Le marché des grands classiques de la variété est lui aussi considérable, étant donné qu'il s'adresse à un public très vaste. Des tubes comme Love Song 1980 et Zhi Hu Zhe Ye, qui datent des années 80, sont encore aujourd'hui si populaires que le chanteur taiwanais Luo Ta-you [羅大佑] à qui on les doit fait encore salle comble chaque année à Pékin et à Shanghai. L'année dernière, la célèbre Tsai Chin, une Taiwanaise elle aussi, s'est produite plusieurs fois à Shanghai, gagnant, avec ses airs des années 30, les cœurs d'un public nostalgique.
Mini-paraboles
Concerts mis à part, le public chinois a trois grands moyens à sa disposition pour suivre les tendances du show-biz taiwanais : les chaînes de télévision satellite, la radio et les CD piratés.
Il est difficile de donner une estimation fiable du nombre de foyers disposant d'une mini-parabole pour recevoir les émissions satellite, mais dans les grandes villes de la côte est, ils sont à n'en pas douter très nombreux, et les chaînes taiwanaises diffusant en mandarin sont très suivies.
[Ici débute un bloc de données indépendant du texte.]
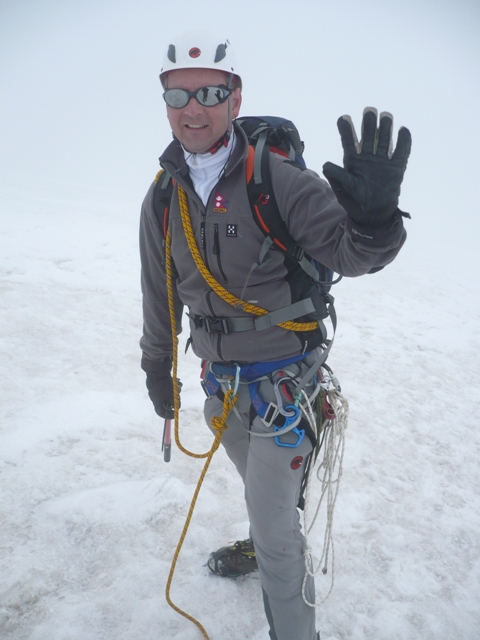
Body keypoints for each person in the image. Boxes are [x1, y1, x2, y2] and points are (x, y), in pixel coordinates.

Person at [139, 31, 411, 640]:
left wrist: (375, 220)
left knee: (274, 530)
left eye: (209, 92)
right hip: (223, 390)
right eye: (177, 95)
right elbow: (159, 294)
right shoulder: (162, 197)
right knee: (265, 497)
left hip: (287, 387)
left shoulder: (276, 179)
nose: (193, 108)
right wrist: (159, 368)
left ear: (235, 99)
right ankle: (269, 536)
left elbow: (353, 251)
Ce qui explique que quelqu'un comme Da Zhangwei [大張偉], le chanteur du groupe chinois Flower, puisse ouvertement parler de son admiration sans borne pour l'animatrice taiwanaise d'émissions de variétés Tao Ching-ying [陶晶瑩] - et être compris de son auditoire.
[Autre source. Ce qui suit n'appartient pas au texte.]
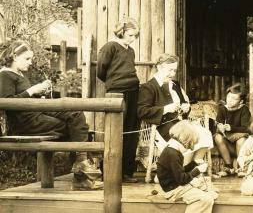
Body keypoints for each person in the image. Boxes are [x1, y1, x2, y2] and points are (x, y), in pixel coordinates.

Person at [0, 41, 102, 190]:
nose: (30, 63)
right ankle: (82, 175)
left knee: (76, 116)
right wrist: (32, 91)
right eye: (27, 59)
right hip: (25, 123)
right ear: (14, 57)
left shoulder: (18, 74)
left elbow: (23, 99)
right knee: (77, 126)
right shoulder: (5, 75)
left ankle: (82, 171)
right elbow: (6, 103)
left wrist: (38, 95)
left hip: (35, 114)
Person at [138, 53, 213, 165]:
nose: (173, 74)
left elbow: (184, 109)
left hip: (181, 124)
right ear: (159, 67)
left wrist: (186, 108)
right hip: (163, 127)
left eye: (174, 70)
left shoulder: (175, 85)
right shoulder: (148, 87)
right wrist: (166, 109)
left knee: (205, 133)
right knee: (189, 136)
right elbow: (142, 111)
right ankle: (181, 172)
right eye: (169, 70)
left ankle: (191, 167)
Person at [97, 18, 140, 183]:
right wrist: (115, 83)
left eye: (135, 36)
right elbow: (101, 71)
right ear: (121, 32)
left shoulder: (131, 50)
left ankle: (126, 172)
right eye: (130, 35)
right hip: (117, 93)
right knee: (116, 131)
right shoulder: (110, 47)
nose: (132, 39)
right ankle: (109, 172)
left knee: (131, 131)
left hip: (133, 91)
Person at [157, 120, 218, 213]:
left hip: (177, 187)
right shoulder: (172, 154)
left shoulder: (172, 151)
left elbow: (179, 172)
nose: (188, 149)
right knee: (206, 199)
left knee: (211, 194)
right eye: (188, 146)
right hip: (174, 190)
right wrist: (197, 170)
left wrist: (194, 163)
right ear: (183, 140)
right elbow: (182, 179)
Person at [214, 83, 251, 177]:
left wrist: (231, 128)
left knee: (241, 139)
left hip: (241, 144)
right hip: (227, 145)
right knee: (217, 137)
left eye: (234, 99)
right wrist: (220, 126)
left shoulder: (244, 109)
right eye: (228, 97)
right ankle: (229, 167)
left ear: (241, 101)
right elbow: (218, 123)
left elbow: (246, 128)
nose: (229, 101)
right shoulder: (222, 109)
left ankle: (240, 168)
« En Chine, dès que vous emménagez quelque part, votre boîte aux lettres se remplit de prospectus faisant de la réclame pour les "guozi" », dit Li Ming [黎明] - un pseudonyme -, un professionnel du secteur des médias basé à Shanghai. [NDLR : Les guozi ou wok sont ces poêles profondes très évasées qu'on trouve dans toutes les cuisines chinoises et dont la forme rappelle celle des antennes satellite.] Tout cela se fait ouvertement bien que l'installation de paraboles illégales soit passible d'une amende 5 000 renminbi pour les utilisateurs et de 50 000 renminbi pour les sociétés qui les vendent. « Je n'ai jamais entendu dire qu'on avait condamné quelqu'un pour cela, dit Li Ming. Tout le monde en a une, et personne ne dénonce personne. Et de toute façon, on peut toujours couvrir sa parabole pour la mettre à l'abri des regards sans que ça gêne la réception »
Pour les jeunes qui habitent les régions rurales de la Chine non couvertes par les émissions satellite, il reste les programmes radio conçus et émis depuis Taiwan spécialement pour les auditeurs de langue chinoise, sur le continent et ailleurs dans le monde.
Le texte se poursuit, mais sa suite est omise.